Provided material:
..............................

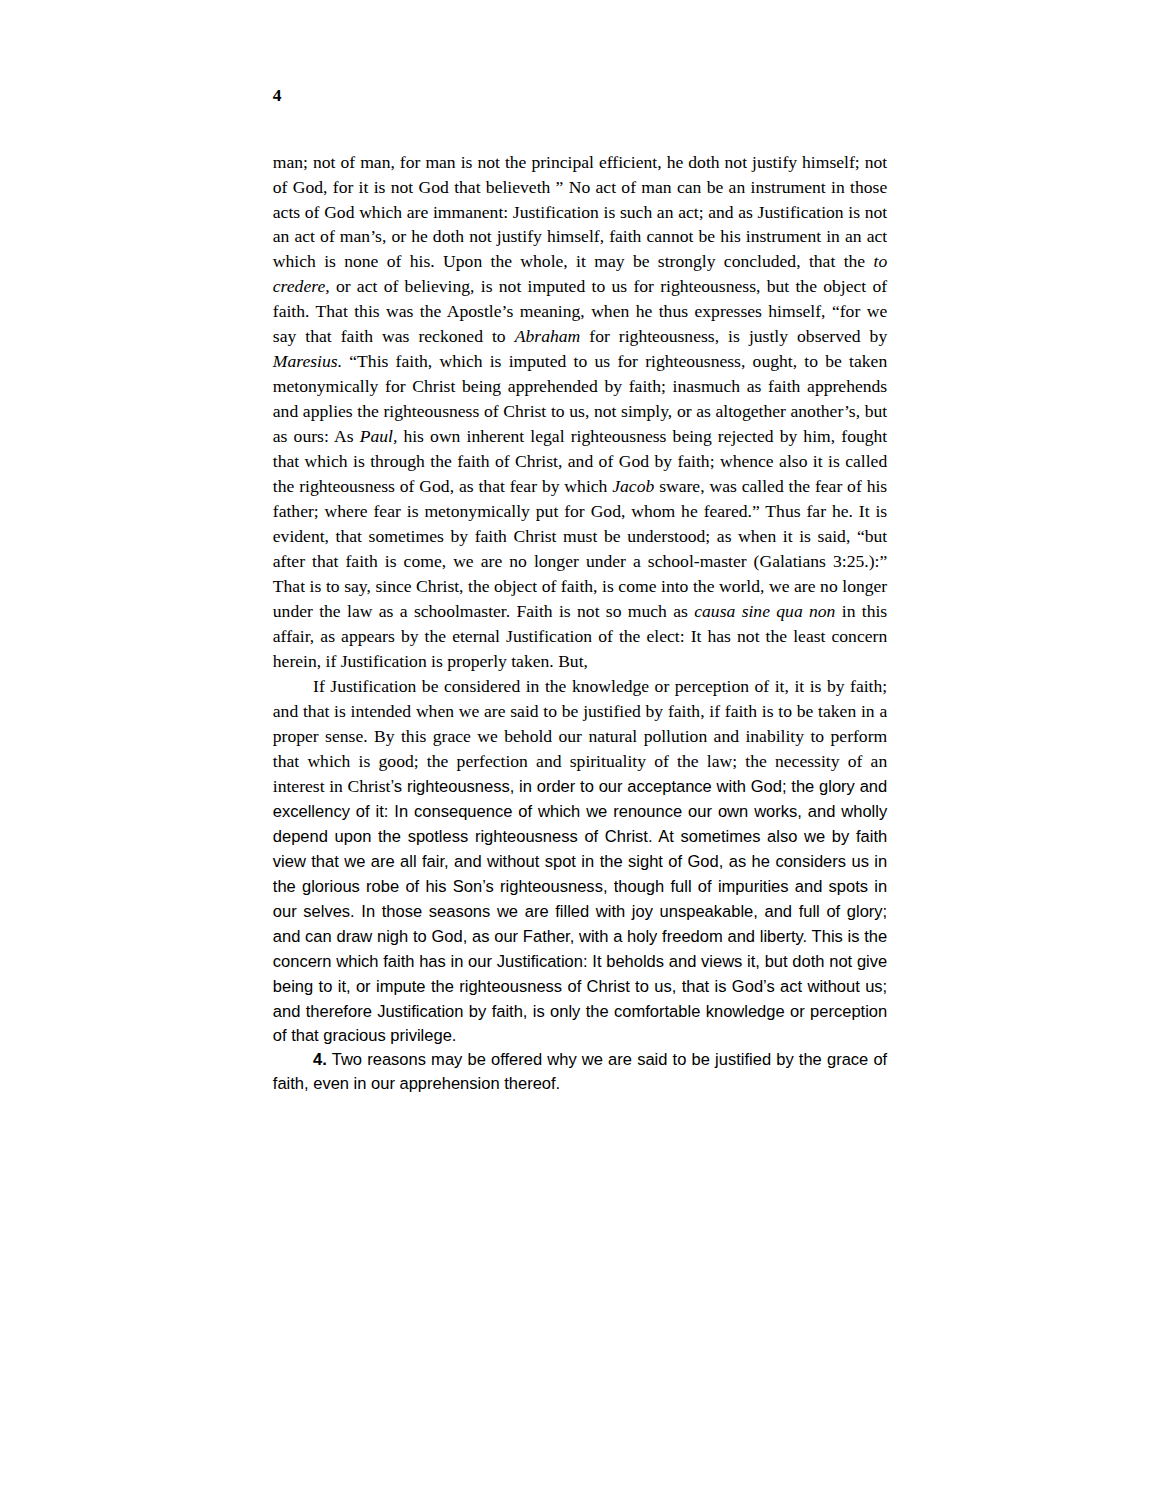4
man; not of man, for man is not the principal efficient, he doth not justify himself; not of God, for it is not God that believeth ” No act of man can be an instrument in those acts of God which are immanent: Justification is such an act; and as Justification is not an act of man’s, or he doth not justify himself, faith cannot be his instrument in an act which is none of his. Upon the whole, it may be strongly concluded, that the to credere, or act of believing, is not imputed to us for righteousness, but the object of faith. That this was the Apostle’s meaning, when he thus expresses himself, “for we say that faith was reckoned to Abraham for righteousness, is justly observed by Maresius. “This faith, which is imputed to us for righteousness, ought, to be taken metonymically for Christ being apprehended by faith; inasmuch as faith apprehends and applies the righteousness of Christ to us, not simply, or as altogether another’s, but as ours: As Paul, his own inherent legal righteousness being rejected by him, fought that which is through the faith of Christ, and of God by faith; whence also it is called the righteousness of God, as that fear by which Jacob sware, was called the fear of his father; where fear is metonymically put for God, whom he feared.” Thus far he. It is evident, that sometimes by faith Christ must be understood; as when it is said, “but after that faith is come, we are no longer under a school-master (Galatians 3:25.):” That is to say, since Christ, the object of faith, is come into the world, we are no longer under the law as a schoolmaster. Faith is not so much as causa sine qua non in this affair, as appears by the eternal Justification of the elect: It has not the least concern herein, if Justification is properly taken. But,
If Justification be considered in the knowledge or perception of it, it is by faith; and that is intended when we are said to be justified by faith, if faith is to be taken in a proper sense. By this grace we behold our natural pollution and inability to perform that which is good; the perfection and spirituality of the law; the necessity of an interest in Christ’s righteousness, in order to our acceptance with God; the glory and excellency of it: In consequence of which we renounce our own works, and wholly depend upon the spotless righteousness of Christ. At sometimes also we by faith view that we are all fair, and without spot in the sight of God, as he considers us in the glorious robe of his Son’s righteousness, though full of impurities and spots in our selves. In those seasons we are filled with joy unspeakable, and full of glory; and can draw nigh to God, as our Father, with a holy freedom and liberty. This is the concern which faith has in our Justification: It beholds and views it, but doth not give being to it, or impute the righteousness of Christ to us, that is God’s act without us; and therefore Justification by faith, is only the comfortable knowledge or perception of that gracious privilege.
4. Two reasons may be offered why we are said to be justified by the grace of faith, even in our apprehension thereof.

..............................

Exercise prompt: The result should be the material above, unchanged and free of pictures; please print it.

Solution to the problem:
4
man; not of man, for man is not the principal efficient, he doth not justify himself; not of God, for it is not God that believeth ” No act of man can be an instrument in those acts of God which are immanent: Justification is such an act; and as Justification is not an act of man’s, or he doth not justify himself, faith cannot be his instrument in an act which is none of his. Upon the whole, it may be strongly concluded, that the to credere, or act of believing, is not imputed to us for righteousness, but the object of faith. That this was the Apostle’s meaning, when he thus expresses himself, “for we say that faith was reckoned to Abraham for righteousness, is justly observed by Maresius. “This faith, which is imputed to us for righteousness, ought, to be taken metonymically for Christ being apprehended by faith; inasmuch as faith apprehends and applies the righteousness of Christ to us, not simply, or as altogether another’s, but as ours: As Paul, his own inherent legal righteousness being rejected by him, fought that which is through the faith of Christ, and of God by faith; whence also it is called the righteousness of God, as that fear by which Jacob sware, was called the fear of his father; where fear is metonymically put for God, whom he feared.” Thus far he. It is evident, that sometimes by faith Christ must be understood; as when it is said, “but after that faith is come, we are no longer under a school-master (Galatians 3:25.):” That is to say, since Christ, the object of faith, is come into the world, we are no longer under the law as a schoolmaster. Faith is not so much as causa sine qua non in this affair, as appears by the eternal Justification of the elect: It has not the least concern herein, if Justification is properly taken. But,
If Justification be considered in the knowledge or perception of it, it is by faith; and that is intended when we are said to be justified by faith, if faith is to be taken in a proper sense. By this grace we behold our natural pollution and inability to perform that which is good; the perfection and spirituality of the law; the necessity of an interest in Christ’s righteousness, in order to our acceptance with God; the glory and excellency of it: In consequence of which we renounce our own works, and wholly depend upon the spotless righteousness of Christ. At sometimes also we by faith view that we are all fair, and without spot in the sight of God, as he considers us in the glorious robe of his Son’s righteousness, though full of impurities and spots in our selves. In those seasons we are filled with joy unspeakable, and full of glory; and can draw nigh to God, as our Father, with a holy freedom and liberty. This is the concern which faith has in our Justification: It beholds and views it, but doth not give being to it, or impute the righteousness of Christ to us, that is God’s act without us; and therefore Justification by faith, is only the comfortable knowledge or perception of that gracious privilege.
4. Two reasons may be offered why we are said to be justified by the grace of faith, even in our apprehension thereof.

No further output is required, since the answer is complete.